Nano- und Mikrofluidik
Willkommen auf den Seiten des Fachgebiets „Nano- und Mikrofluidik“! Bitte nehmen Sie mit uns Kontakt auf, falls Sie Vorschläge, Anregungen für Forschungskooperationen, allgemeine oder spezielle Fragen haben.
Wir beschäftigen uns mit Transportphänomenen in Fluiden auf der Nano- und Mikrometerskala. Dabei interessiert uns besonders die Erforschung von Grundlagen mit der Intention, den Weg für neuartige Anwendungen zu bereiten. Unsere Forschung erstreckt sich über ein breites Themenspektrum und kombiniert experimentelle, theoretische und numerische Ansätze. Zu unseren Arbeitsgebieten gehören Gaskinetik auf der Nanoskala, Elektrokinetik, Grenzflächenströmungen, Benetzungsphänomene und Trennprozesse für Biomoleküle.
July 04, 2016
GIF Research Grant
We have won a research grant by the German Israeli Foundation (GIF). Together with Dr. Moran Bercovici from the Israel Institute of Technology we will study methods for tailoring and reconfiguring complex electroosmotic flow patterns in a channel-free microfluidic device.
June 03, 2016
Thermoelectricity in confined liquid electrolytes
The electric field induced in a bulk phase of a liquid electrolyte exposed to a temperature gradient is attributed to different thermophoretic mobilities of the dissolved ion species. We have shown that such Soret-type ion thermodiffusion is not required to induce thermoelectricity even in the simplest electrolyte if it is confined between walls carrying a charge density. The space charge of the electric double layer leads to selective ion diffusion driven by a temperature-dependent electrophoretic ion mobility, which —for narrow channels— may cause thermovoltages larger in magnitude than for the classical Soret effect. On the left, the corresponding (scaled) Seebeck coefficient is plotted for different values of the surface charge density against the (scaled) channel width.
February 19, 2016
Stokes drag on a sphere translating along a fluid-fluid interface
Presumably the most well-known achievement of George Gabriel Stokes is his formula for the drag force experienced by a sphere translating in an unbounded fluid at low Reynolds numbers. However, in some scenarios small particles are attached to an interface between two immiscible fluids, constrained to tangential motion relative to the interface. We have analyzed this situation and derived a generalization of Stokes’ law for large viscosity contrast and small capillary number. The image at the left is a sketch of the corresponding streamlines.
October 26, 2015
Structuring thin liquid films utilizing the Bénard-Marangoni instability
If a system of two superposed liquid films is exposed to a temperature gradient normal to the films, the upper layer exhibits convection cells which deform the lower thin film in an identical pattern. This effect can be seen in the figure above, which displays the hexagonal convection cells and the humps of the thin film below. The principle could find applications in fabricating regular, highly ordered surface structures.

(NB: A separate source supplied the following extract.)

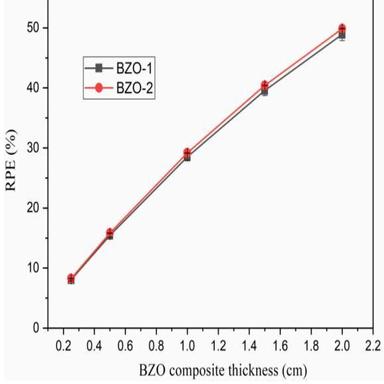
Dependence the RPE (%) on the fabricated BZO composite thickness (cm).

Reference: I.Nejati, M. Dietzel and S. Hardt, Conjugated liquid layers driven by the short-wavelength Bénard-Marangoni instability: experiment and numerical simulation, J. Fluid Mech., 783 (2015), 46-71.
July 01, 2015
Institute for Nano- and Microfluidics participates in LOEWE Cluster CompuGene
Yesterday the government of the federal state of Hessen approved approx. 4.4 million Euros funding for the LOEWE Cluster CompuGene. CompuGene will focus on the development of artificial genetic circuits which may be employed for various purposes, for example for the production of certain rare substances. We will contribute by exploring microfluidic methods for studying genetic circuits in a scenario as close as possible to in vivo conditions.
April 07, 2015
Results on motion of a microsphere along a fluid interface published in Journal of Fluid Mechanics
A microsphere driven along an interface between two fluids of highly different viscosities experiences a drag force differing from the well-known Stokes drag. Additionally, the viscous flow around the moving particle deforms the fluid-fluid interface from its equilibrium shape while the particle assumes a tilted orientation. The figure below depicts a spherical particle with a pinned three-phase contact line moving from left to right with the lower fluid having higher viscosity than the upper. The corresponding deformation of the fluid interface results in a pair interaction between particles.